We halt at another stoplight, boxed in between two lanes of cars. Detective Rizzoli looks at me. “I need to make one quick stop before I take you to Maura’s. Is that okay?”
“That’s fine. Where are we going?”
“A house. The Gott crime scene.”
She says it so casually, but this is what she does for a living. She goes to places where they find bodies. She is like Clarence, our tracker in the Delta, who was always hunting for signs of game. The game that Detective Rizzoli hunts for are those who kill.
At last we escape heavy city traffic and enter a much quieter neighborhood of single-family houses. There are trees here, although November has stripped them of their leaves, which tumble l
ike brown confetti on the streets.
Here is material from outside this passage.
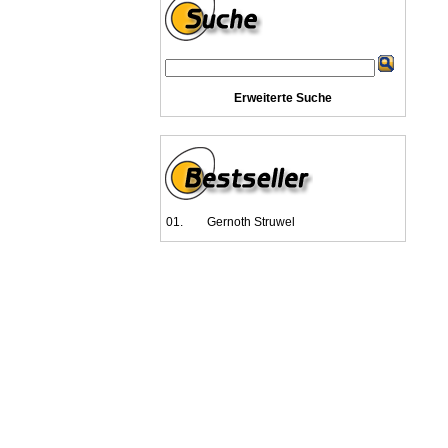
Erweiterte Suche
01.
Gernoth Struwel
The house where we pull up has all its shades closed, and a single strand of police tape flutters on a tree, the lone bright accent in the autumnal gloom.
“I’ll only be a few minutes,” she says. “You can wait in the car.”
I glance around at the deserted street and spy a silhouette in a front window, where someone stands watching us. Of course people would be watching. A killer has visited their neighborhood, and they worry he’ll make a second appearance.
“I’ll come in with you,” I say. “I don’t want to sit out here by myself.”
As I follow her to the front porch, I’m nervous about what I’m going to find. I’ve never been inside a house where someone was murdered, and I imagine blood-spattered walls, a chalk figure drawn on the floor. But when we step inside I see no blood, no signs of violence—unless you count the ghastly display of animal heads. There are dozens of them mounted on the walls, with eyes so life-like they seem to be staring at me. An accusatory gallery of victims. The overwhelming smell of bleach makes my eyes water, my nose sting.
She notices my grimace and says, “The cleaners must have doused the whole house in Clorox. But it’s a lot better than what it used to smell like.”
“Did it happen … was it in this room?”
“No, it was in the garage. I don’t need to go in there.”
“What are we doing here, exactly?”
“Hunting for a tiger.” She scans the trophy heads displayed on the walls. “And there he is. I knew I saw one in here.”
As she drags over a chair to reach the tiger, I imagine the souls of these dead animals murmuring among themselves, passing judgment on us. The African lion looks so alive that I’m almost afraid to approach him, but he draws me like a magnet. I think of the real lions I saw in the Delta, remember their muscles rippling beneath tawny coats. I think of Johnny, golden-haired and just as powerful, and imagine his head staring down at me. The most dangerous creature on this wall.
“Johnny said he’d kill a man before he’d ever shoot a big cat.”